Johann Conrad Fischer II (14 September 1773 – 26 December 1854) was a Swiss metallurgist, inventor, and pioneer in the steel industry. As an entrepreneur he also held public offices. He was the first president of the City Council of Schaffhausen. He was the founder of Georg Fischer AG.

==Biography==
Johann Conrad Fischer was born on 14 September 1773 as son of the coppersmith and entrepreneur Johann Conrad Fischer I in Schaffhausen. After attending the Gymnasium in Schaffhausen, he learned the trades of coppersmith and fire pump maker in his father's company. Between 1792 and 1794 he travelled through Germany, Scandinavia and England. After his return to Switzerland in 1794 he took over the management of the family business in 1797. In 1802 he purchased several former mills in the Muehlental (SH) section of the Merishausertal on the northern outskirts of Schaffhausen and set up a small foundry for the production of cast iron bells and fire pump engines. In 1806, as the first on continental Europe, he began to cast steel.
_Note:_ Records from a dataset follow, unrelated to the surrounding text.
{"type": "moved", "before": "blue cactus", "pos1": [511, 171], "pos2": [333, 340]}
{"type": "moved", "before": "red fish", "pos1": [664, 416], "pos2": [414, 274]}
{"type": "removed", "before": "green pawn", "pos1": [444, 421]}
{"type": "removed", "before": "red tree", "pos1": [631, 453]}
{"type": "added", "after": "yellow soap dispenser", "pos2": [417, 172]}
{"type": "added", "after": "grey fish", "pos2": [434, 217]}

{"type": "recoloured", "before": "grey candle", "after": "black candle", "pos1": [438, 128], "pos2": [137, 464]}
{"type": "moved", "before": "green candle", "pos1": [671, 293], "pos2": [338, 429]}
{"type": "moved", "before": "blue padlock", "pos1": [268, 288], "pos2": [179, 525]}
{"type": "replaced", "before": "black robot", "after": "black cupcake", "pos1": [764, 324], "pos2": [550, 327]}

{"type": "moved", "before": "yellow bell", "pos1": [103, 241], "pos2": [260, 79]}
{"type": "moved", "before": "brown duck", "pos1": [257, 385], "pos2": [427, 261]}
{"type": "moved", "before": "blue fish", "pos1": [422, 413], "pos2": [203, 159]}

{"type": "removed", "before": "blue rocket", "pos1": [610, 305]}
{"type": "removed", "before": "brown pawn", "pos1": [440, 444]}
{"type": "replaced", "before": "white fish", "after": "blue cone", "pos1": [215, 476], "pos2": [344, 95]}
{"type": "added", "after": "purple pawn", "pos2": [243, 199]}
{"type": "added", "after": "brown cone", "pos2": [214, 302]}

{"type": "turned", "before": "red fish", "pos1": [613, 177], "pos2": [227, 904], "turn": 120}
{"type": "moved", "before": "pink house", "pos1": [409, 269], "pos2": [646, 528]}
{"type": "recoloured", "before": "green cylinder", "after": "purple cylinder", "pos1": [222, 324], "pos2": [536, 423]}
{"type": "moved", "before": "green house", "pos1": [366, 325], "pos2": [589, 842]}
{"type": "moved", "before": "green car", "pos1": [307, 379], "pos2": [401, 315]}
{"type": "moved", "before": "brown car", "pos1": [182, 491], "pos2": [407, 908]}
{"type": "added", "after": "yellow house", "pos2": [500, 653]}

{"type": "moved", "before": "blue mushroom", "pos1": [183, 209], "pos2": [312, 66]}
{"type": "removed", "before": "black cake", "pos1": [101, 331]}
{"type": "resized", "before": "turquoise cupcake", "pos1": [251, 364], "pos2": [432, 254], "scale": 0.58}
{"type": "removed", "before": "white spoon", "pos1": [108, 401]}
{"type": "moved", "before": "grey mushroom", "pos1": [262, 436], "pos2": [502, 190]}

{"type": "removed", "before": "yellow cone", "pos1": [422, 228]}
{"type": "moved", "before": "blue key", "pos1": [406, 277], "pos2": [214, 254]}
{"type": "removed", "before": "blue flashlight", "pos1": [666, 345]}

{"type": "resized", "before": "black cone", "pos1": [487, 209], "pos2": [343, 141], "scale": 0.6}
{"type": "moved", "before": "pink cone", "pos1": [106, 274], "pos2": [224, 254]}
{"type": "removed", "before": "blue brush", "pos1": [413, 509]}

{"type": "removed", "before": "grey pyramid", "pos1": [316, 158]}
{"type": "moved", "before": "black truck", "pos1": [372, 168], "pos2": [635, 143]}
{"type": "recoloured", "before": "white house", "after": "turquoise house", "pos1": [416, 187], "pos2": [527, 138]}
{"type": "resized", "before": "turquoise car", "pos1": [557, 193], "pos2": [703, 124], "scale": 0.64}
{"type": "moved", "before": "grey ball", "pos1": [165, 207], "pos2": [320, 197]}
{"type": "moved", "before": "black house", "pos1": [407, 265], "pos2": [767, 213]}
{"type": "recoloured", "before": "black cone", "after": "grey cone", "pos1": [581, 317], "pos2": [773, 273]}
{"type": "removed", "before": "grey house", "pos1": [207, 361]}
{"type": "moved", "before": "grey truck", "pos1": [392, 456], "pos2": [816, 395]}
Once the Continental Blockade was lifted in 1814, Fischer undertook a study trip to England and subsequently published his experiences in a travel journal. In particular he was critical of the economic upheavals he observed in the Midlands, the beginnings of the Industrial Revolution. He continued to travel through England, Austria, Germany and France. In France he was invited by the Ministry of the Interior to set up a business there. He began to experiment with the addition of alloys to cast steel. In 1807 he cast steel with manganese, in 1814 he mixed so-called yellow steel with copper, in 1819 with silver, and in 1823 with chromium. In 1827 he successfully created a cast iron which could be employed as malleable iron and obtained a patent in Austria for this invention. His last alloyed cast iron consisted to one-third part of copper, which he named Fischer-Metall. Due to its resistance to significant changes in form with changes in temperature, this alloy would become useful much later for railroad axials and points.

==Family==
In 1797, Johann Conrad Fischer married Anna Catharina von Waldkirch. They had two daughters and five sons, three of whom carried on their father's engineering work:

- Sabina Catharina Fischer (1797–?)
- Johann Conrad Fischer III (1799–1830)
- Eduard Fischer (1801–1859)
- Wilhelm Fischer (1803–1882)
- Georg Fischer (1804–1888)
- Maria Fischer (1805–1870)
- Berthold Fischer (1807–1879)
Johann Conrad Fischer II died in Schaffhausen at the age of 81.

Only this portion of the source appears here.